┌─ INFORMATION SHOWN

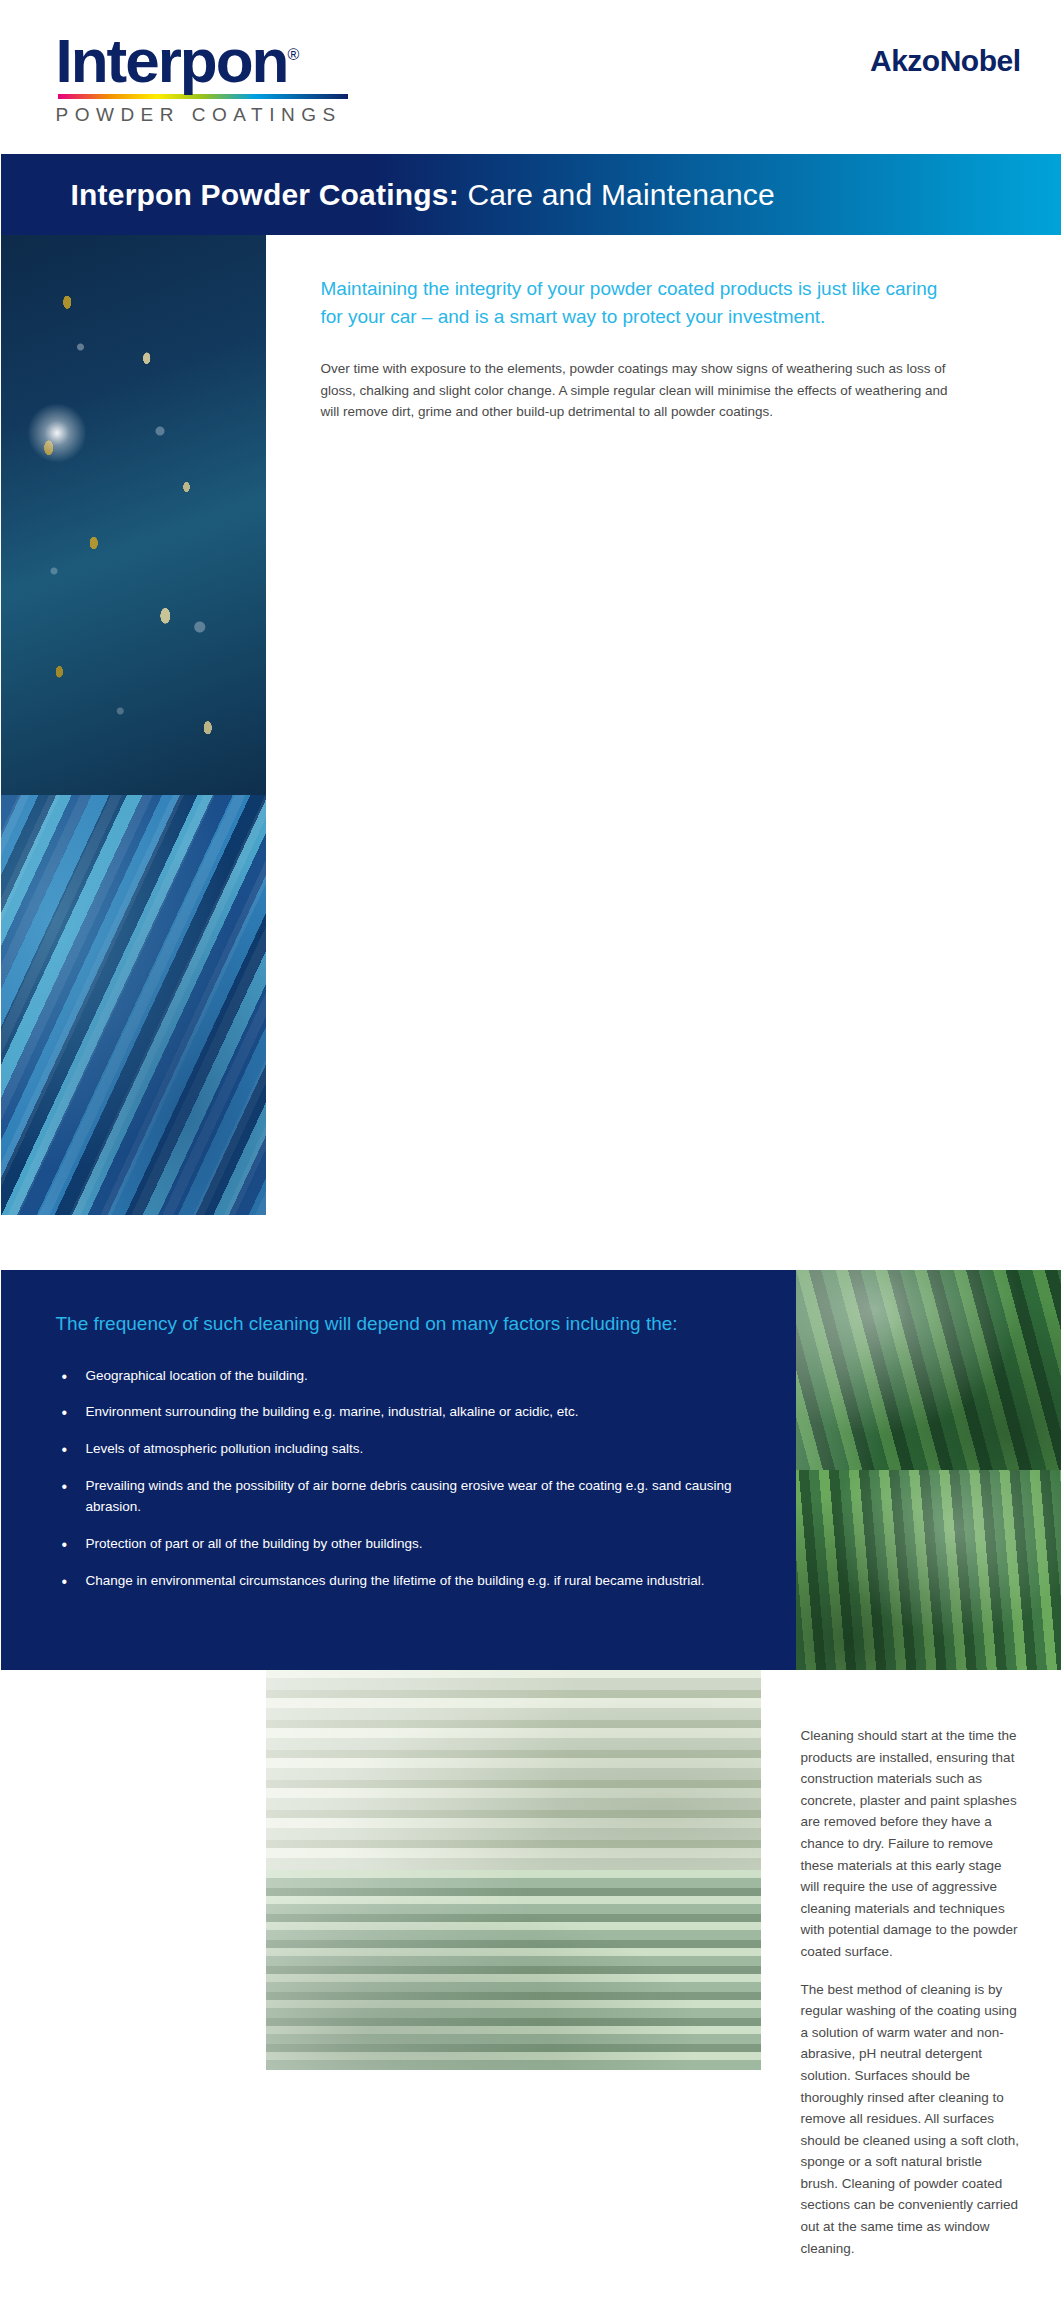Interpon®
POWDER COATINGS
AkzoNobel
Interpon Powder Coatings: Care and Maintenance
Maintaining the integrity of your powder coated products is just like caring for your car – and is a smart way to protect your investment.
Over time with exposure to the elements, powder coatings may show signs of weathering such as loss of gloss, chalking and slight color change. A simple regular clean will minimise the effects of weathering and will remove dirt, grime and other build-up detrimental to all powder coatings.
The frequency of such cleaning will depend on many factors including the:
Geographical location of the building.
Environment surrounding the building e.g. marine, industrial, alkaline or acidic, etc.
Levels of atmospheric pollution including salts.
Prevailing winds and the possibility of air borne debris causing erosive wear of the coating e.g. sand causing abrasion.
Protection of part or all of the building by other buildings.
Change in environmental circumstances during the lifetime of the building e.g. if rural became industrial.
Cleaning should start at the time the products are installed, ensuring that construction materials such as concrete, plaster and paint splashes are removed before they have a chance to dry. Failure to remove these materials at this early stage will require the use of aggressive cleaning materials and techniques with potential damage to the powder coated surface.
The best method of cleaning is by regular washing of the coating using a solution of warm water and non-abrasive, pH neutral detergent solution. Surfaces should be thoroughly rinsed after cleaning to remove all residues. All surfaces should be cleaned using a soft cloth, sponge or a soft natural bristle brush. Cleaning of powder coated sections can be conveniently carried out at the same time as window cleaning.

└─

EXERCISE PROMPT: Every line in the data above that contains "including" needs to be copied.

RESULT OF THE TASK:
The frequency of such cleaning will depend on many factors including the:
Levels of atmospheric pollution including salts.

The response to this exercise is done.